En 1898, il intègre l’atelier d’un restaurateur de cadres et de tableaux anciens à Cholet, où il y reçoit ses premières notions en art et en peinture. Il décide alors de persévérer dans cette voie. Contraint par sa précarité, Gaston Balande doit enchaîner des emplois temporaires au détriment de sa formation artistique. Cependant tout change, lorsqu’en 1900, Alfred Coutureaud, abbé de Royan et peintre amateur, intervient et lui présente son ancien professeur, Henri Harpignies (1819-1916). Cette rencontre se déroule à Paris, lors de l’Exposition universelle de 1900. Élève de Corot et membre éminent de l’École de Barbizon, Harpignies termine sa carrière prolifique. Très influent, il rédige une lettre de recommandation pour Gaston Balande, à l’attention du directeur de l’École des Beaux-arts de Paris, afin qu’il puisse intégrer les cours et améliorer ses compétences en dessin.

A Paris, Gaston Balande renoue avec des emplois précaires et s’active dans un atelier de peinture d’enseignes. Malgré ses journées de travail éreintantes, il suit les cours du soir à l’école de dessin de la rue Étienne-Marcel. Il rend visite à plusieurs reprises à Harpignies, « son protecteur », pour que ce dernier puisse évaluer ses progrès. Après un premier échec, il entre à l’École nationale des arts décoratifs de Paris en mars 1901. En 1902, Gaston Balande est déclaré apte pour le service militaire, ce qui l’oblige à suspendre ses cours à l’École des arts décoratifs. Dans un premier temps, il est affecté à Bordeaux, puis à La Rochelle, où il fait la rencontre du peintre Furcy de Lavaux, également conservateur du musée des Beaux-arts de la ville. Ce dernier l’invite à suivre des cours du soir de dessin. Transféré enfin à Paris, un caporal fortuné de la caserne lui passe commande de son premier tableau : un coucher de soleil sur la Seudre à Ribérou, représentant le port de Ribérou à Saujon. Balande envoie cette œuvre au Salon des artistes français, mais elle est refusée par le jury.

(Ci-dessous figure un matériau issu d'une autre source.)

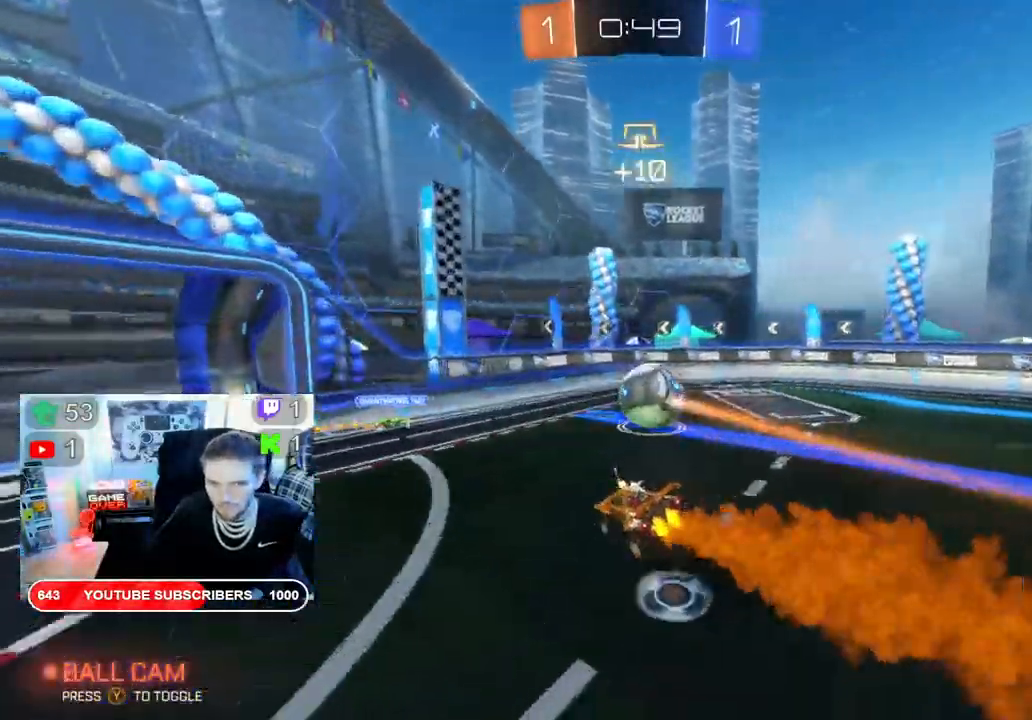
{"buttons": ["B", "R2"], "left_stick": "right", "right_stick": "center", "events": []}
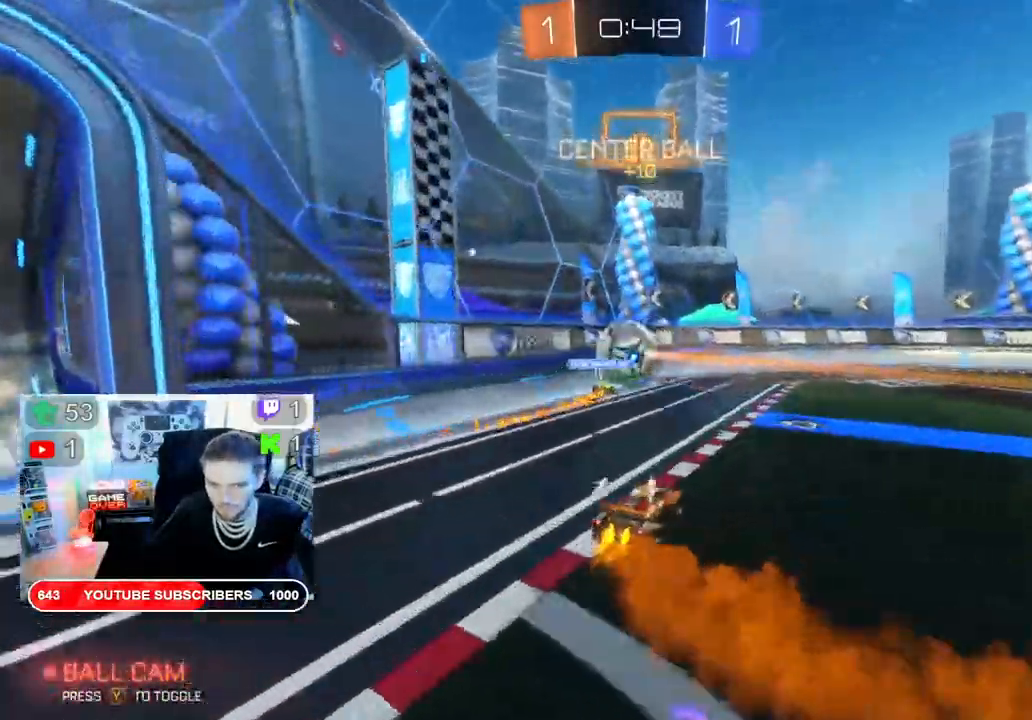
{"buttons": ["B", "R2"], "left_stick": "left", "right_stick": "center", "events": [[217, "left_stick", "left"]]}
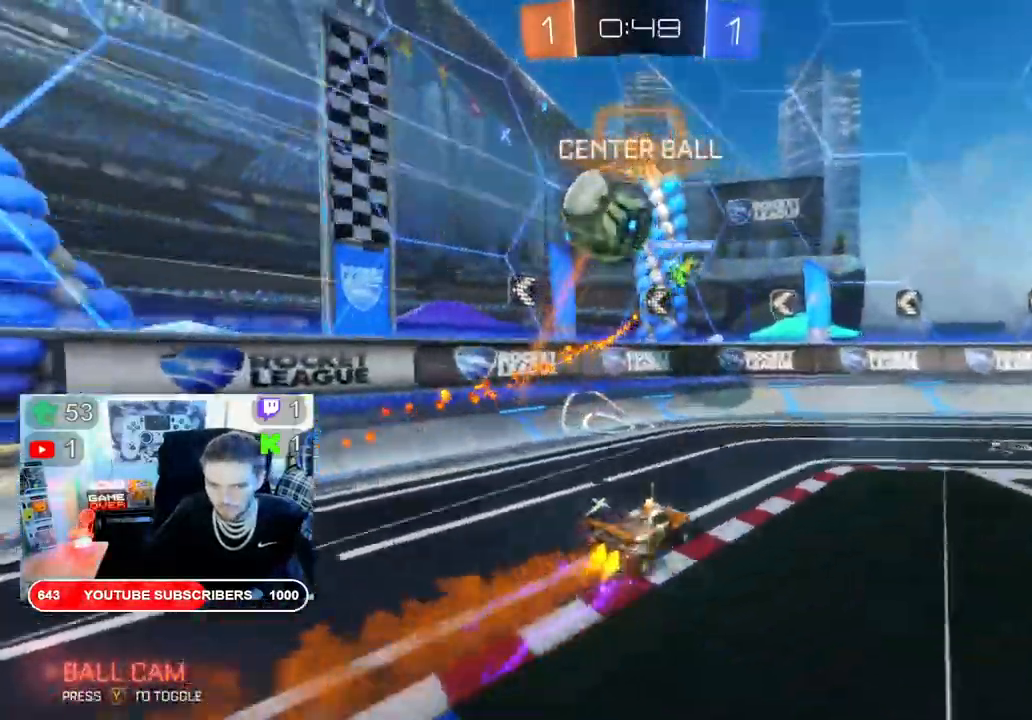
{"buttons": ["R2"], "left_stick": "center", "right_stick": "center", "events": [[33, "left_stick", "right"], [183, "left_stick", "center"], [317, "B", "up"], [383, "B", "down"], [500, "B", "up"]]}
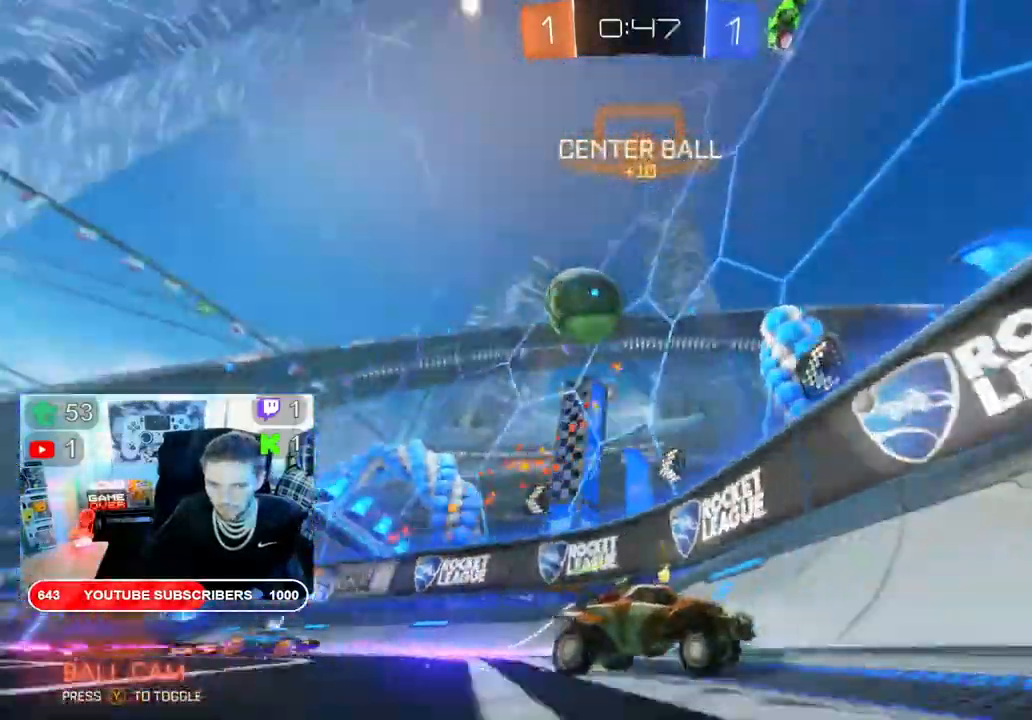
{"buttons": ["R2"], "left_stick": "left", "right_stick": "center", "events": [[50, "left_stick", "left"], [150, "B", "down"], [333, "B", "up"]]}
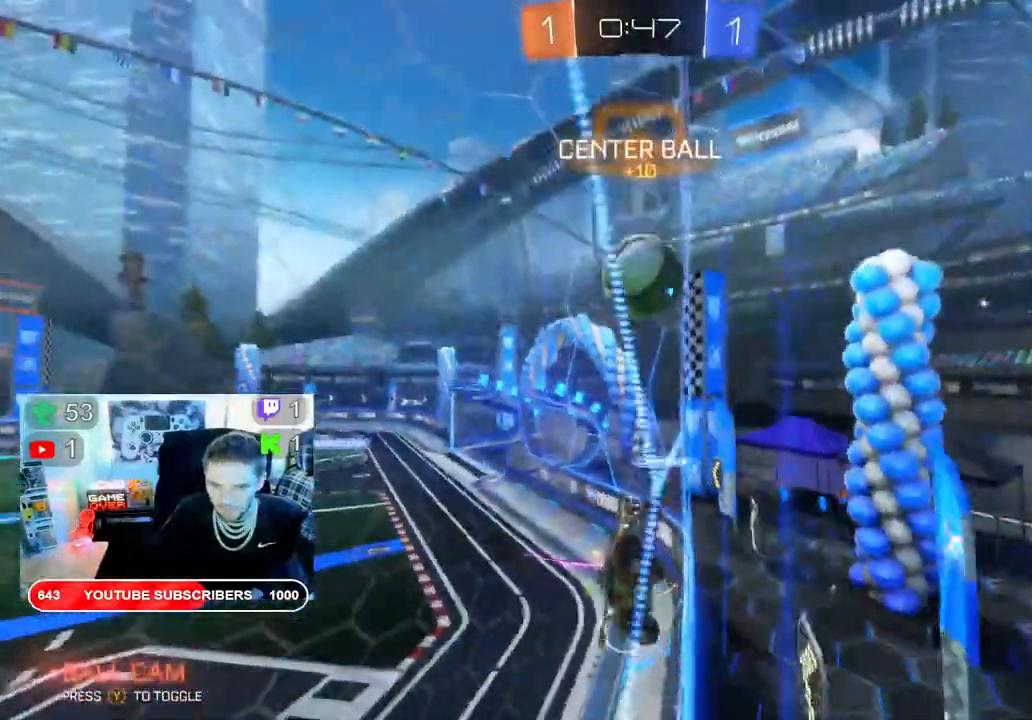
{"buttons": ["X", "R2"], "left_stick": "left", "right_stick": "center", "events": [[417, "X", "down"]]}
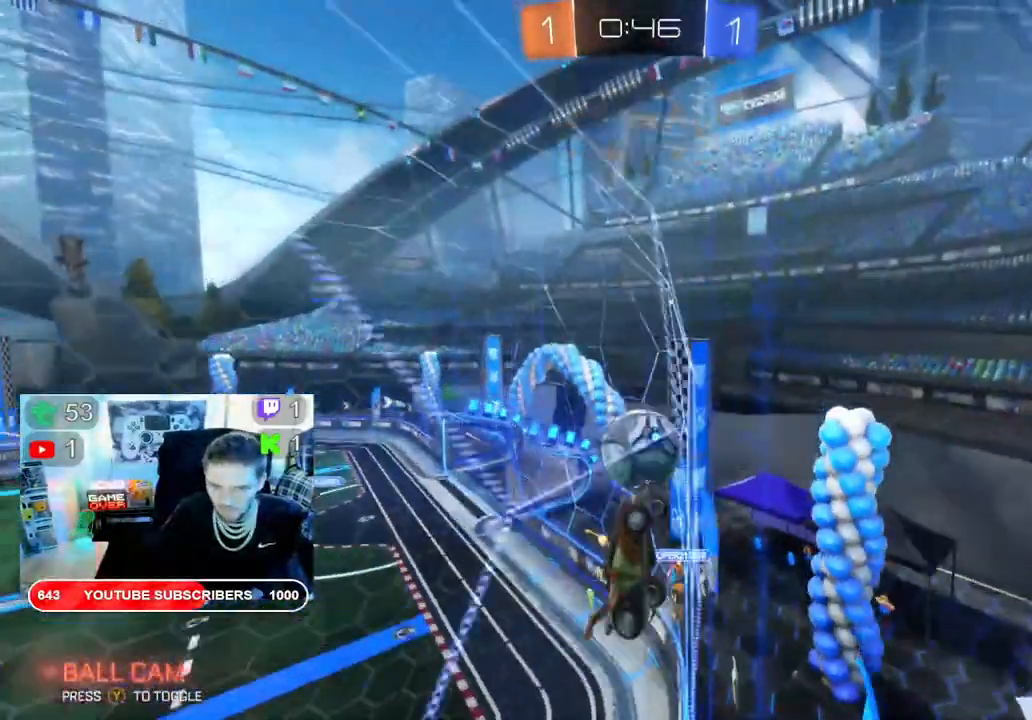
{"buttons": ["X", "R2"], "left_stick": "left", "right_stick": "center", "events": []}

Après son service militaire, Gaston Balande se marie à Paris le 3 septembre 1904 avec Claire Roux. Cette union précipitée lui permet de reconnaître la paternité de son fils Paul Gaston, né le 1er août. C’est l’époque aussi où le jeune artiste reprend ses cours du soir à l’École des arts décoratifs. Il fréquente également les ateliers de Jean-Paul Laurens (1838-1921), peinture d’histoire, et de Rupert Bunny (1864-1947), peintre australien actif à Etaples. Fort de ces enseignements reçus, il se présente avec succès au Salon des artistes français de 1905 avec un tableau ambitieux intitulé Quai d’Orsay en hiver. L’Académie des Beaux-arts, par le biais de l’Institut, reconnaît immédiatement la valeur de cette toile et décerne à Gaston Balande le prix Édouard-Lemaître, qui récompense l’œuvre d’un paysagiste âgé de moins de 25 ans. Selon les Mémoires de Balande, le maître Fernand Cormon aurait joué un rôle important dans cette nomination. D’ailleurs, Cormon lui propose de rejoindre son atelier à l’École des Beaux-arts, ce que Balande n’officialise qu’en 1909.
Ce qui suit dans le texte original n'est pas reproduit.